The Rev. Stephen Broden, pastor at Fair Park Bible Fellowship in Dallas (and one-time GOP candidate for the U.S. House), has made similar arguments in his opposition to gun control. In January 2013, he joined others to protest a gun buyback in Dallas. (The buyback, ironically enough, was sponsored by that city’s First Presbyterian Church).
Standing in the bed of a pickup, Broden warned of the dangers of gun control by appealing to the insurrectionist idea. “The moment they disarm us,” he told his audience, “we move in the direction of a tyrannical government who will rob us of our liberties.”
What, then, of Jesus’ warning against those “who take the sword”? Broden told me that this refers to using weapons for reasons other than self-defense. Like Cass, he bases this argument on love. “To defend is simply making a provision of safety for my family and loved ones,” he told me. “A man must provide for his family or he’s less than an infidel.”
Efforts to link God and guns could not come at a worse time: The United States saw 372 mass shootings in 2015. It’s a time when one GOP presidential candidate has made wild claims of Obama “waging war against Christians” and another is stoking fears of a “war on faith”. A time when Islamophobia, often expressed in violent acts against Muslim Americans, is “spiraling out of control.”
At times like these, followers of the prince of peace should be calming the waters, not roiling them.
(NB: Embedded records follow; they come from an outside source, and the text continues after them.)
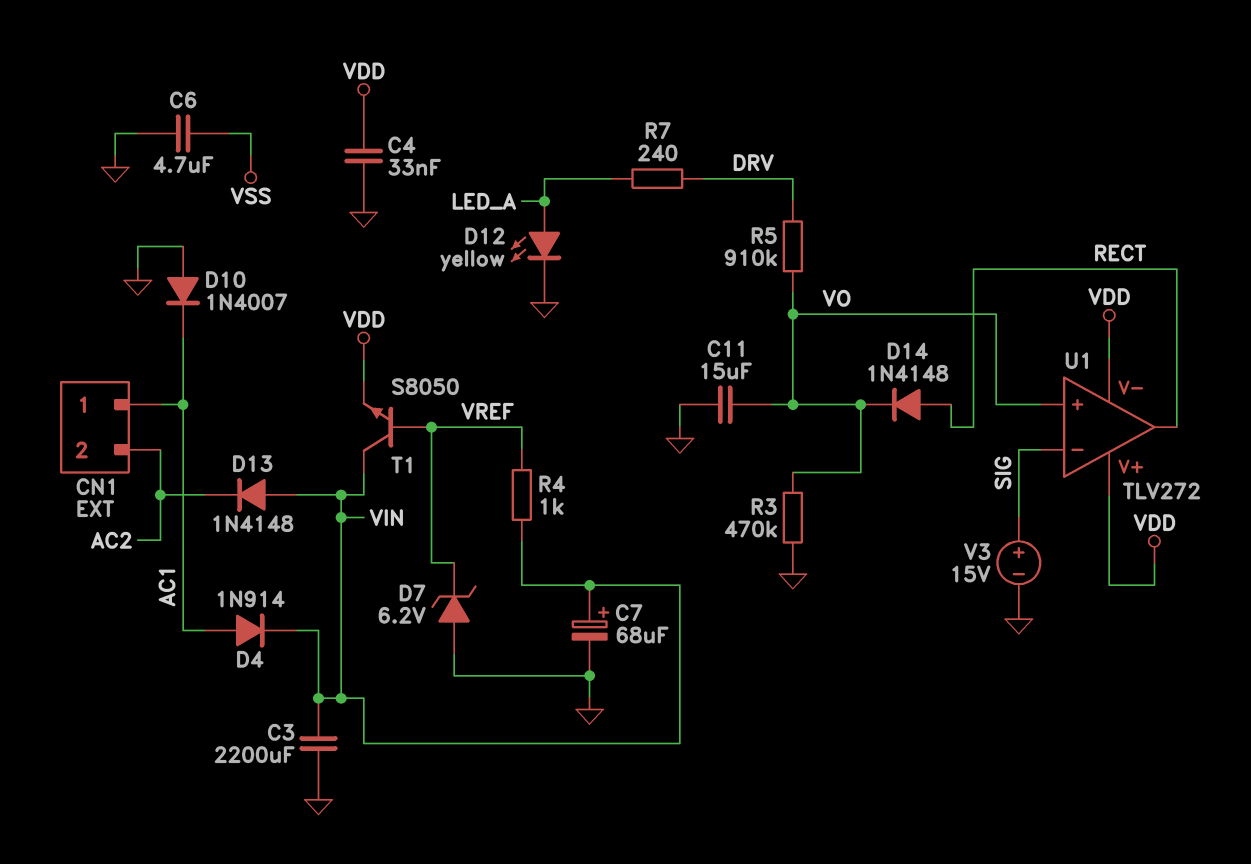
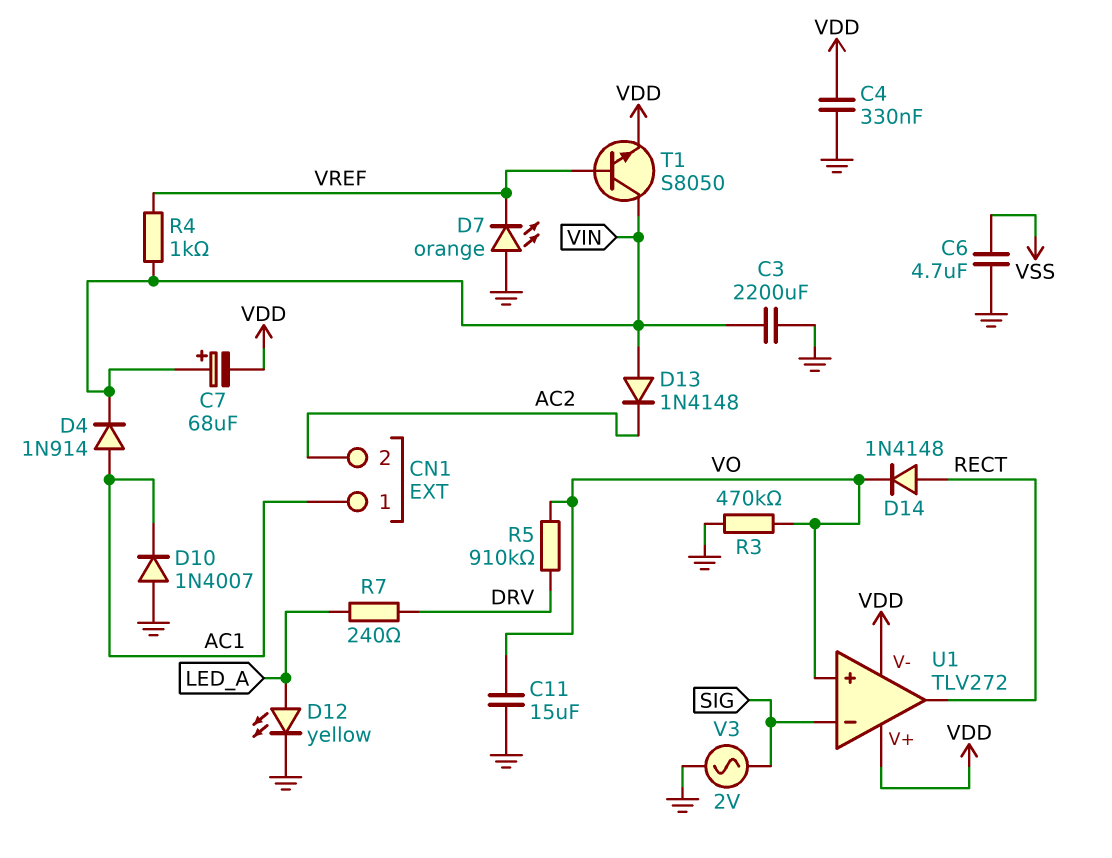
C4: 33nF (GND, VDD) -> 330nF (GND, VDD)
C7: 68uF (plus VIN, minus GND) -> 68uF (plus VIN, minus VDD)
D7: zener 6.2V (A GND, K VREF) -> LED orange (A GND, K VREF)
V3: 15V (plus SIG, minus GND) -> AC 2V (GND, SIG)

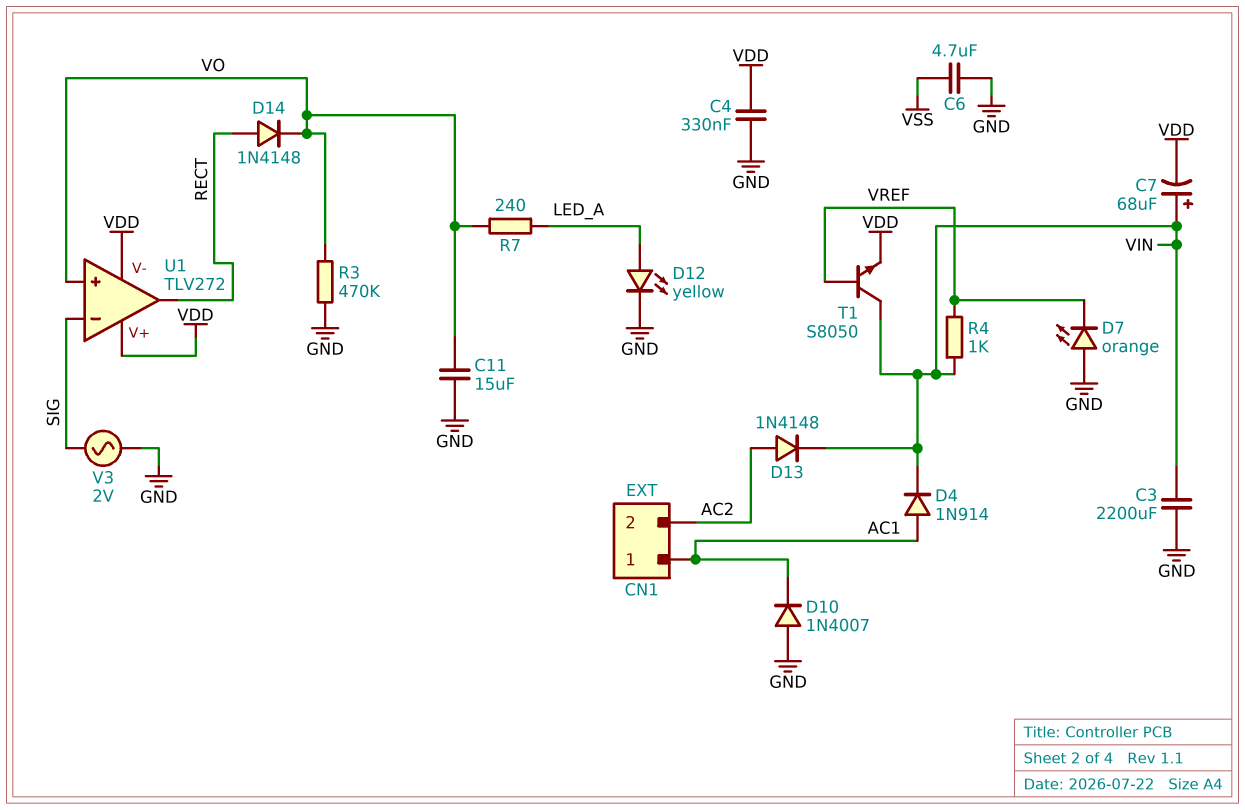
D13: diode 1N4148 (A VIN, K AC2) -> diode 1N4148 (A AC2, K VIN)
R5: 910k (DRV, VO) -> none
R7: 240 (DRV, LED_A) -> 240 (LED_A, VO)

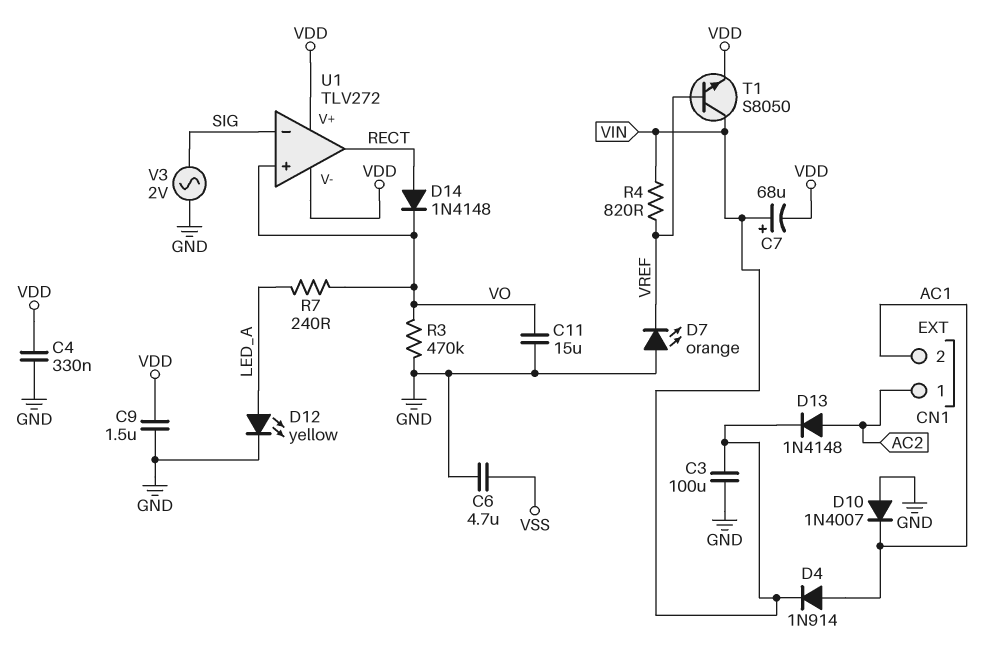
C3: 2200uF (GND, VIN) -> 100uF (GND, VIN)
C9: none -> 1.5uF (GND, VDD)
CN1 pin 1: AC1 -> AC2
CN1 pin 2: AC2 -> AC1
R4: 1k (VIN, VREF) -> 820 (VIN, VREF)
Christians, along with other people of faith, should appeal to our national conscience and remind us that violence is rarely the best solution. Calls for Christians to arm themselves, even in the name of self-defense, send a very different and dangerous signal — especially when linked to notions of insurrection.
One thing is certain, though: The God-and-guns platform continues to shape the political conversation here in the Lone Star State. Nothing shows this more plainly than a 2013 political ad for then-Attorney General and now-Governor Greg Abbott, which proclaimed that there are “two things every American should know how to use… neither of which are taught in schools.”
The ad pictured a handgun and a Bible.